• [Exercise requirements] Somewhere below are a line with "- tumour enhancement" and a later line with "(x=154, y=156) px". Output exactly those lines and all lines between them.

Saved data entries:
[Start of section]
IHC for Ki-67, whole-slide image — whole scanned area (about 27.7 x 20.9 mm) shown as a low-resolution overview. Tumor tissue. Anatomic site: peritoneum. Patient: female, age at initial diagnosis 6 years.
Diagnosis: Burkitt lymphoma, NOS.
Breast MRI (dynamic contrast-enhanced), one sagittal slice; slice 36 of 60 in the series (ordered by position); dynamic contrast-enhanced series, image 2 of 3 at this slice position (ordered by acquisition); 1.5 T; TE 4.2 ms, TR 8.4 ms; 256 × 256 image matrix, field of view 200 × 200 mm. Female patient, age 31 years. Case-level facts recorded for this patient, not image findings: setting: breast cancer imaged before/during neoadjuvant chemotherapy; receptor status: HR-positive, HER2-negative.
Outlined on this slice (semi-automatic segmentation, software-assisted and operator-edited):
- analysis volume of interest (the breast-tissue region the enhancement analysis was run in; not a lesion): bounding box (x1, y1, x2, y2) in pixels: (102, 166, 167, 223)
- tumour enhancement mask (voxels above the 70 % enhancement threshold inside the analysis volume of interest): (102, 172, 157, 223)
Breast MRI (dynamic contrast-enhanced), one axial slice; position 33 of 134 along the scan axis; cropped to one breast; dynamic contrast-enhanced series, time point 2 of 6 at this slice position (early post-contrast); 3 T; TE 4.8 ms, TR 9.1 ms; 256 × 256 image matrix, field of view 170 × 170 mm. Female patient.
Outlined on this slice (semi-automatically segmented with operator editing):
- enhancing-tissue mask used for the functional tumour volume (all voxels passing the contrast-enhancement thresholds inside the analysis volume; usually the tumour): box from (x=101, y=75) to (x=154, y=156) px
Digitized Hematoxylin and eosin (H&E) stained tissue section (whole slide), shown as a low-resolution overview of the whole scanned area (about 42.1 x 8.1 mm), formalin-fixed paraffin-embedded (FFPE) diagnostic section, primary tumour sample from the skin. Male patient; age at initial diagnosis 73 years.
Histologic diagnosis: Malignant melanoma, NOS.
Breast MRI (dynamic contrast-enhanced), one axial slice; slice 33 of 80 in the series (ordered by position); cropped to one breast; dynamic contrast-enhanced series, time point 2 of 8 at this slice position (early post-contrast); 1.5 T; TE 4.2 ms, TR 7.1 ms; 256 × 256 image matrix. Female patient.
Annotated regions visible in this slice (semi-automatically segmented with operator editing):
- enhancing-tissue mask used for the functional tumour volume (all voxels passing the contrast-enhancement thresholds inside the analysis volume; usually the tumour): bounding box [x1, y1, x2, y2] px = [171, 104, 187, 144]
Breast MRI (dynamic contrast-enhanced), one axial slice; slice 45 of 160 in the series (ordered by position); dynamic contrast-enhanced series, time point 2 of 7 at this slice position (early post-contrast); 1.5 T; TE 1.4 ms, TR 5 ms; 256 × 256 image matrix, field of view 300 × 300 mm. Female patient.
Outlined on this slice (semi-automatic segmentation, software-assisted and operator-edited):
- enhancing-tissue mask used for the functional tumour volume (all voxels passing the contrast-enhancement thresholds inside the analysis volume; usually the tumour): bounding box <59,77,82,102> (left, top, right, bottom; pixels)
[End of section]
• [Result for this exercise]
- tumour enhancement mask (voxels above the 70 % enhancement threshold inside the analysis volume of interest): (102, 172, 157, 223)
Breast MRI (dynamic contrast-enhanced), one axial slice; position 33 of 134 along the scan axis; cropped to one breast; dynamic contrast-enhanced series, time point 2 of 6 at this slice position (early post-contrast); 3 T; TE 4.8 ms, TR 9.1 ms; 256 × 256 image matrix, field of view 170 × 170 mm. Female patient.
Outlined on this slice (semi-automatically segmented with operator editing):
- enhancing-tissue mask used for the functional tumour volume (all voxels passing the contrast-enhancement thresholds inside the analysis volume; usually the tumour): box from (x=101, y=75) to (x=154, y=156) px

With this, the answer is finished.